Marks & Spencer chairman and former Tory MP Archie Norman has accused the EU of making “highly bureaucratic” and “pointless” proposals over the Northern Ireland protocol.
The businessman claimed requirements on the movement of goods to the Republic of Ireland are “very, very onerous” and cost “about £30 million” to follow.
Speaking to BBC R4’s Today programme, he said the bloc wanted “comparable controls” to be imposed on the flow of products from the mainland to Northern Ireland, which would dramatically hinder trade.
“At the moment, wagons arriving in the Republic of Ireland have to carry 700 pages of documentation. It takes about eight hours to prepare the documentation. Some of the descriptors, particularly of animal products, have to be in Latin.
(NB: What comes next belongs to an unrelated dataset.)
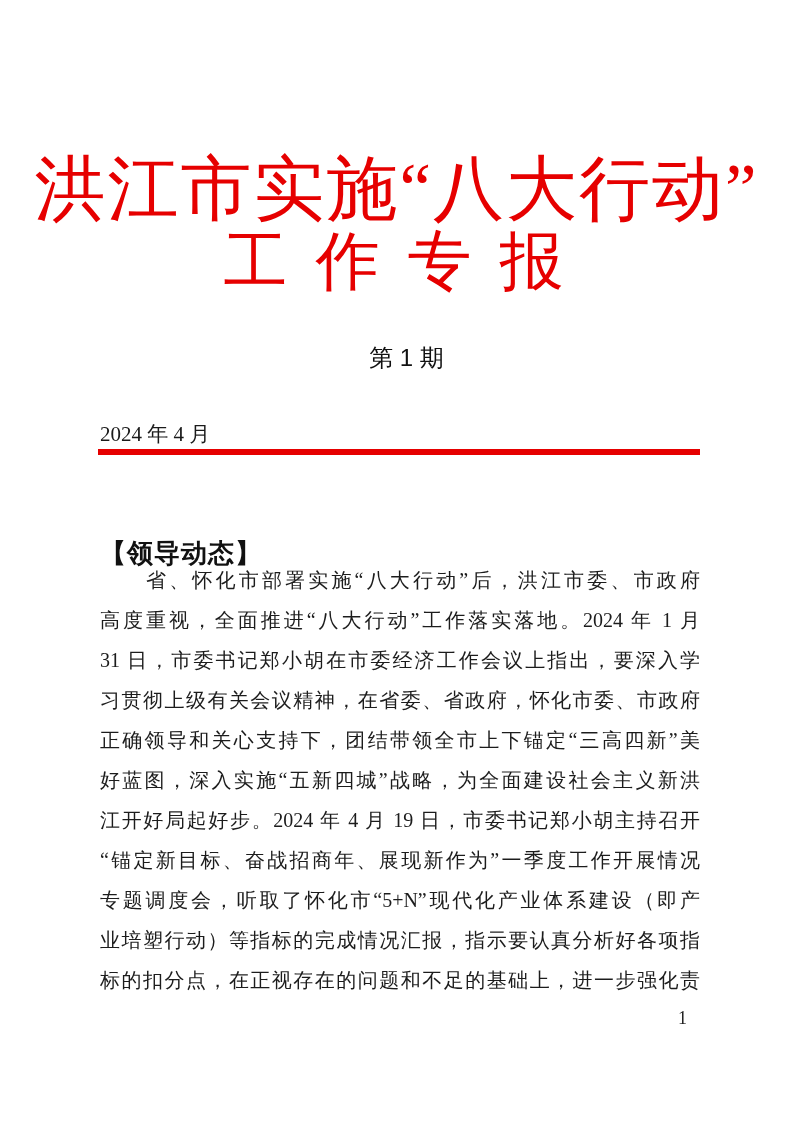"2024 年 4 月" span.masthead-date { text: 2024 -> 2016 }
It has to be in a certain typeface. We employ 13 vets in Motherwell to prepare it all,” he said.
Mr Norman claimed the introduction of similar requirements for goods moving to Northern Ireland would stop trade altogether in some instances, as small businesses would buckle under the costs of the red tape.
“Incidentally that means that every piece of butter in a sandwich has to have an EU vet certificate, so it’s highly bureaucratic and pretty pointless,” he said.
But his complaints were questioned by Sinn Fein MP Chris Hazzard, who said sandwiches for all 38 M&S stores were produced in Newry in Northern Ireland.
Mr Hazzard wrote on Twitter: “Inconceivable that the M&S chief didn’t know this!?! Perhaps Protocol realities are an inconvenient nuisance for this ex-Tory MP?”
Mr Norman said the purpose of customs rules was to protect consumers from “unsafe food arriving from some far-flung country” but that UK food standards are “equivalent or higher” than the EU’s.
Mr Norman defended the UK Government’s approach to the protocol as the “triumph of common sense over rules-based mentality”.
“What the British Government is proposing at the moment seems to me a triumph of common sense over rules-based mentality and will make sure at a time of inflation that the Northern Irish people can get the fresh food that they’re used to and entitled to,” he said.
Mr Norman became chairman of M&S in 2017 after serving as a Conservative MP in Tunbridge Wells and as shadow environment secretary in 2000.
The Foreign Secretary will on Tuesday declare her intention to bring forward legislation which rips up parts of the UK’s post-Brexit trade deal on Northern Ireland.
It is understood that Liz Truss will make the announcement in a statement to the Commons following a full Cabinet meeting, in an attempt to restore power-sharing in the region.
The row over the Northern Ireland protocol has created an impasse in efforts to form a new Executive in Stormont, with the Democratic Unionist Party refusing to join an administration unless its concerns over the arrangements are addressed.
The move to rewrite parts of the deal could risk a trade war with the European Union but the Foreign Office has insisted it “isn’t about picking a fight with the EU” and that Ms Truss’s priority is to uphold the Good Friday Agreement.